2. Business Questions

For designs that are heavily entrenched in data, we like to use a Business Questions exercise to ground people in problems they want to solve and questions they want to answer. Folks in these positions tend to run straight for the spreadsheets, and search for a needle in the haystack answer when they aren't even sure what they are looking for. We aim for our dashboards to answer our user's questions, so we facilitate an exercise where clients can tell us the questions they would ideally like for the tool to answer, and we use that to guide our design. Some of the business questions we heard for this project were?

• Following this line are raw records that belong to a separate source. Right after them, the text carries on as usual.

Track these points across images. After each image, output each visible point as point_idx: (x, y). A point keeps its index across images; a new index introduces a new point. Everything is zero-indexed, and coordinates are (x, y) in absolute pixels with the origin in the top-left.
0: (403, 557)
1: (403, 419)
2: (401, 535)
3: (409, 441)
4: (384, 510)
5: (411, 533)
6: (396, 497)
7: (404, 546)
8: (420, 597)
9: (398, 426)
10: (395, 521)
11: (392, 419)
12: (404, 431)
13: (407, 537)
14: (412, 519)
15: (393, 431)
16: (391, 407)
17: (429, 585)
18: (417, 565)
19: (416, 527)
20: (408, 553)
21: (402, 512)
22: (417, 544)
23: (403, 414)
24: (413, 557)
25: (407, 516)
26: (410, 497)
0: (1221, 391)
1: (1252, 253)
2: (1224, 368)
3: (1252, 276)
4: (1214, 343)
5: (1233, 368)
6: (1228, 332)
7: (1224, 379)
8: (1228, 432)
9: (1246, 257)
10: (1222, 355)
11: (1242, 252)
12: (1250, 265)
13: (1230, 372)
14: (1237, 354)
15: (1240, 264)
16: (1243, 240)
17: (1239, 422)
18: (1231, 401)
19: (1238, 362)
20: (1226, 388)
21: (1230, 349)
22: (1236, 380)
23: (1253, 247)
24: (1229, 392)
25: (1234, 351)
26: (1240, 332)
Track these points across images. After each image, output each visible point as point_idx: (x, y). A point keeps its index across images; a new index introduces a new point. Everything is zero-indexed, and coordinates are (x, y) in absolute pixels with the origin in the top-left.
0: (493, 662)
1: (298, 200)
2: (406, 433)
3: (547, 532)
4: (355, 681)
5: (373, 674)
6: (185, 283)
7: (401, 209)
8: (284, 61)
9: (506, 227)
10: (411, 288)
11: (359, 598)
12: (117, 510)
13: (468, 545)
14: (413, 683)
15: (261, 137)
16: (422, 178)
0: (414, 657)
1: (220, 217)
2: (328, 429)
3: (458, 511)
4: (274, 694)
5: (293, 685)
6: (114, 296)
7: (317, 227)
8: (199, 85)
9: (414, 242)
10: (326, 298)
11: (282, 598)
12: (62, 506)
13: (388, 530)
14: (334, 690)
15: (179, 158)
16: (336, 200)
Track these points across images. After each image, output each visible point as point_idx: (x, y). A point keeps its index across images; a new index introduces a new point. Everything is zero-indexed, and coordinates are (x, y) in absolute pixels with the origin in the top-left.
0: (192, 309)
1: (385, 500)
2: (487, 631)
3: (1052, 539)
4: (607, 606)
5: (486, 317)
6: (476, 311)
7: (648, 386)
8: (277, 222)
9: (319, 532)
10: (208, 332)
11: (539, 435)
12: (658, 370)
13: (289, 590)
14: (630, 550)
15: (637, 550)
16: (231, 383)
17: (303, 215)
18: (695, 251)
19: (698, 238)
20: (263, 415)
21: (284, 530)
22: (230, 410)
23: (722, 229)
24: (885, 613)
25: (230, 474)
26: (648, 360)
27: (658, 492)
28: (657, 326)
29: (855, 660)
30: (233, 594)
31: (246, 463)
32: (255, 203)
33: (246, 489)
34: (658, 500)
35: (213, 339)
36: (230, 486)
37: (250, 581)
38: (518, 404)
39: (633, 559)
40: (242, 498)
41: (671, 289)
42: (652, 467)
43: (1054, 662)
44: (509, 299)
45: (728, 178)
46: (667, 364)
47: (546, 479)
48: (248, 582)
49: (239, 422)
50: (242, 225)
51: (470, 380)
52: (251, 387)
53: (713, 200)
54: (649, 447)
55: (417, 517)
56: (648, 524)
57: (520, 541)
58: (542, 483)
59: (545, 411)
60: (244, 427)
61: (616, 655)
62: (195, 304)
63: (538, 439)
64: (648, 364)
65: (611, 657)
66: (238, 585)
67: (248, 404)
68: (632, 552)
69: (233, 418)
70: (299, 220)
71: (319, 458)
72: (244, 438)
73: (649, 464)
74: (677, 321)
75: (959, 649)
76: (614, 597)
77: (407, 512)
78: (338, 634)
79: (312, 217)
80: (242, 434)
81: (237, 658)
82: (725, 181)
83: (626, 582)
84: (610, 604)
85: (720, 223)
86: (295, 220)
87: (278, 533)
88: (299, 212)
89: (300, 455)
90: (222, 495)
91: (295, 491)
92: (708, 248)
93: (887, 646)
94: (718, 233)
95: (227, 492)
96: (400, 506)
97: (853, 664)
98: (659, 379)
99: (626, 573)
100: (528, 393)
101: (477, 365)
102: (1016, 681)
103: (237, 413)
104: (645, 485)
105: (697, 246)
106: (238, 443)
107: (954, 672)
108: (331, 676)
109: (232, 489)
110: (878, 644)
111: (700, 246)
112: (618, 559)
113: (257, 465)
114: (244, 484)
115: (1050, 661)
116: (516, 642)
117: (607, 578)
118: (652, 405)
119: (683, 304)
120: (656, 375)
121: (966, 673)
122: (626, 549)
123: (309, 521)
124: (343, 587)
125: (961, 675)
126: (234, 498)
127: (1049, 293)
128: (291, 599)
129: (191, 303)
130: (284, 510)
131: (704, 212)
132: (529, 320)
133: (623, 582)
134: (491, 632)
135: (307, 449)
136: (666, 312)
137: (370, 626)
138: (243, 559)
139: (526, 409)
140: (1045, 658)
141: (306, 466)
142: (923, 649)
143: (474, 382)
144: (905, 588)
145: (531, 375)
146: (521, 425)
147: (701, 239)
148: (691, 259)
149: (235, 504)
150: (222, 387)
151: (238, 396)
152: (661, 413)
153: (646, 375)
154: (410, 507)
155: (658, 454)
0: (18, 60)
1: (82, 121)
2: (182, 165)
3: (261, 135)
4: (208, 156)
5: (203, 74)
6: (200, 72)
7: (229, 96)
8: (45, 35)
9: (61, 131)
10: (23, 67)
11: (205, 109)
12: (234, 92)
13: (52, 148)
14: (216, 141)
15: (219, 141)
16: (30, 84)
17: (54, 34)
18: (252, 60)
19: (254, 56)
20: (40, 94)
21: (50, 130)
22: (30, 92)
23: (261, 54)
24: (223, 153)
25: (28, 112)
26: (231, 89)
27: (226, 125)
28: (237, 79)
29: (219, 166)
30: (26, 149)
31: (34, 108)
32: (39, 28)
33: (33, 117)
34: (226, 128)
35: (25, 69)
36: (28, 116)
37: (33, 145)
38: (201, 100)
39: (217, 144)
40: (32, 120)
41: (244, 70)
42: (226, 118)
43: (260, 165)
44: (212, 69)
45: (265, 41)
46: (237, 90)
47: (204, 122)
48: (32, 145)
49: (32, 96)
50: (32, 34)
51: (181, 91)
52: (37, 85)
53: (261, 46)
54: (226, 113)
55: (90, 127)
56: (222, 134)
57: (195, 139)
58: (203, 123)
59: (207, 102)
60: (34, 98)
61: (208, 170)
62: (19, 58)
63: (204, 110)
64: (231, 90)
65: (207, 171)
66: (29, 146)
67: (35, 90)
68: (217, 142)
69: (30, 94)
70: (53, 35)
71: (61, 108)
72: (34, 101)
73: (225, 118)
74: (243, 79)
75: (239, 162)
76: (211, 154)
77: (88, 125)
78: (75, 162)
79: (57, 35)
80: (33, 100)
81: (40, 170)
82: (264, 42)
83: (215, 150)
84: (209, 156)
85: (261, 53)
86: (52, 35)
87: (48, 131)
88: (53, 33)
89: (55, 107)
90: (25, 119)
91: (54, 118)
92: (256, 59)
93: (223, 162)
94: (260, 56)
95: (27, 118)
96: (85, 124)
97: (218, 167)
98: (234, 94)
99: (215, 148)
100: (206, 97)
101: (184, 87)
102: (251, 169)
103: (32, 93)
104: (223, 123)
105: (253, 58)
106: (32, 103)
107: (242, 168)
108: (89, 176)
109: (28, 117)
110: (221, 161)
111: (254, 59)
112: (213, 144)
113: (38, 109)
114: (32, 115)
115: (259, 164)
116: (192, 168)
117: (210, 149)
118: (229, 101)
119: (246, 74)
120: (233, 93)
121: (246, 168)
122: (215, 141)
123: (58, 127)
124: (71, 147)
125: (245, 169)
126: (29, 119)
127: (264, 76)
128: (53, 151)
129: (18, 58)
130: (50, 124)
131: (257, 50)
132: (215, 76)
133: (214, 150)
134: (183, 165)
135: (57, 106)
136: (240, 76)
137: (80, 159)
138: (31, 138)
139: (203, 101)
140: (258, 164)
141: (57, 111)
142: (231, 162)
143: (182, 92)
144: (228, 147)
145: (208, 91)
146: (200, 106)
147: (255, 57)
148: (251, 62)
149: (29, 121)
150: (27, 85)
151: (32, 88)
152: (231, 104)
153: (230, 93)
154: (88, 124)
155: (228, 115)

  • Which stores and geographical locations are experiencing the highest shrink?
  • Is shrink caused by genuine product loss, or some kind of inventory or accounting mishap?
  • Are certain SKUs experiencing patterns of shrink across locations?
  • Which sites should we visit?
  • What are our top priority cross-sections of products and location to start looking into immediately?

3. User Journey

After our business question discussion, we try to understand the user's current state of affairs. How are they currently addressing the problems they face? What is that experience like? What other collaborators or stakeholders are involved? What kind of technologies are used, and how is that working? Understanding the people, process, technology, and experience associated with a few of the broadest business questions begins to inform the content and flow of the dashboard

4. Sketch Wireframes

Clients love to see a solution begin to come together before their eyes. In these sessions, the most important skill I need to constantly flex is the ability to hear an ambiguous problem from a user, ask appropriate follow up questions, listen-understand-translate-synthesize, and produce a visual outcome—whether its a data visualization or a page layout—that helps them get what they are looking for. Above are a few examples of how this took place in this particular session.

Low-Fidelity Wireframes

As the project's lead designer, my next job was turning our vision into something real. For about two weeks, I designed, reviewed, validated and iterated with both internal and external experts in retail, data analysis, and dashboard development. The final output of this phase was a set of low-fidelity wireframes created in Balsamiq that would serve as the blueprint for subsequent phases of the project.

 

High-Fidelity Wireframes

Through continued revision and collaboration with the client and our internal team, I transitioned our low-fidelity concept into a high-resolution mockup that portrayed the pixel-perfect blueprint to guide development.

Impact

Our final product, delivered in the form of a robust Tableau dashboard, was very well-received by the client. Our main users and client contacts reported that they could now quickly home in on areas of concern without fumbling for answers in their data, giving them more time to dedicate to real, strategic problem-solving work. This was our team's first project and the client, and its success opened the door to what has become multi-millions in add-on work!

Please note: All concepts shown here are clean, anonymized versions of the original client work.